Transit isn't a short term race to see who can build more. So St Louis has built more in the last few years. Over the past 50 or 100 years who has been the clear leader?

And I'd say we will be back it in a major way soon. We're growing so much faster than them that its inevitable. And not just in the burbs. The Portlands, West Donlands, East Bayfront, King Liberty, City Place etc etc will together put major strains on the King and Queen streetcar lines leading to something being done downtown.
 
Sorry, but it seems you're basing this solely on spmarshall's comment about Metrolink going out to cornfields in Illinois.

Actually I wasn't bashing the system itself. Im sure its a lovely little transit system and seems rather similair to the O-Train network that Ottawa will soon be building.

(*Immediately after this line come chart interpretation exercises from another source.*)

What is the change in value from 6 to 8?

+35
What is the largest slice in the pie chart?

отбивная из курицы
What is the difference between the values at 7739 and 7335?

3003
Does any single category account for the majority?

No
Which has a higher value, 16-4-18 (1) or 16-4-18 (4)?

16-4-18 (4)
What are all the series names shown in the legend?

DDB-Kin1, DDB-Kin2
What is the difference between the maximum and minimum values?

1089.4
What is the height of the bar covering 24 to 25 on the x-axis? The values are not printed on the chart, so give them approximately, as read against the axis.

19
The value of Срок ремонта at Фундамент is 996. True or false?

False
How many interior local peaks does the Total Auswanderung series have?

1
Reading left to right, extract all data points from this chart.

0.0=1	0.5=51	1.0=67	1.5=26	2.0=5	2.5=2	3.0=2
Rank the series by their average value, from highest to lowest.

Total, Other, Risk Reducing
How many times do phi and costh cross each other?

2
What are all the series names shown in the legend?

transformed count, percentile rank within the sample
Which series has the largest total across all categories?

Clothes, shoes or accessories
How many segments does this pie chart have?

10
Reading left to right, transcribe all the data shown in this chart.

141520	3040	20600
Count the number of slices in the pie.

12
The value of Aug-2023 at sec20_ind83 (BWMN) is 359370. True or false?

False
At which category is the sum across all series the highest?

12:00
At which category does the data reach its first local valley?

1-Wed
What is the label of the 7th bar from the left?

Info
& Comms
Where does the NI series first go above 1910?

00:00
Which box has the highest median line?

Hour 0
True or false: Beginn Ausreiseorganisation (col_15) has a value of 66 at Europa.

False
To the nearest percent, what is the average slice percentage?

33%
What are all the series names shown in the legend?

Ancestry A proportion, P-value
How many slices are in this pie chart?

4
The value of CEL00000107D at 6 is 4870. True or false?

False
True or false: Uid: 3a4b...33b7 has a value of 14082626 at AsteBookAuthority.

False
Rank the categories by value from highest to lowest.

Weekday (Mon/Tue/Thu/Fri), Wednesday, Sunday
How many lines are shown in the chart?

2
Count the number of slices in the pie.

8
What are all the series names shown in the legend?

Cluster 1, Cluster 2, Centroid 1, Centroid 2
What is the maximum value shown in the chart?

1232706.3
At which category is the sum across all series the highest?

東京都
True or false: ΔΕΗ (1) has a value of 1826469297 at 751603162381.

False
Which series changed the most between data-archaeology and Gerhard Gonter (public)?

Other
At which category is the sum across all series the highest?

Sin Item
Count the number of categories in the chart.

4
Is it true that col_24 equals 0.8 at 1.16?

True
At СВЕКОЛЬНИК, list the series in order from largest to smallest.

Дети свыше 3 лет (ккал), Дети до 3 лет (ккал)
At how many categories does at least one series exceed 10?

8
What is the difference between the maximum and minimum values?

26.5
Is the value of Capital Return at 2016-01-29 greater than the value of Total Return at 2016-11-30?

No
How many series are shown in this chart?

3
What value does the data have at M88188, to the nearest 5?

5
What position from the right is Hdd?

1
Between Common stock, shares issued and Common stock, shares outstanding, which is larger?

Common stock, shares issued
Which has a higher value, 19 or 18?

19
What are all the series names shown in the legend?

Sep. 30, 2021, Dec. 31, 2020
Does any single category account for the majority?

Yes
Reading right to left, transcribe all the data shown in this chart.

What I was being critical of is how this is relevant to Toronto. The needs of a city like Toronto are not even close to the needs of a city like St. Louis in terms of what infrastructure is needed to effectively move people around. If you are going to compare transit systems and attempt to derive new ideas for Toronto, why not look at city like Los Angeles or examples from Europe. Places that are going to be more relevant to Toronto's exisiting needs.

Where a system like this would make sense and would be worth looking at for ideas are cities such as Mississauga, some of the other 905 suburbs, and Kitchener-Waterloo comes to mind as being a perfect place for something like a Metrolink inspired system. Even then, I would tend to advocate that any commuter or light rail within 100km of Toronto be based on a S-Bahn type system rather than continuing to segregate sytems.

Maybe I just havent joined the vanguard in transit planning by looking to cities of the future such as Phoenix and St. Louis.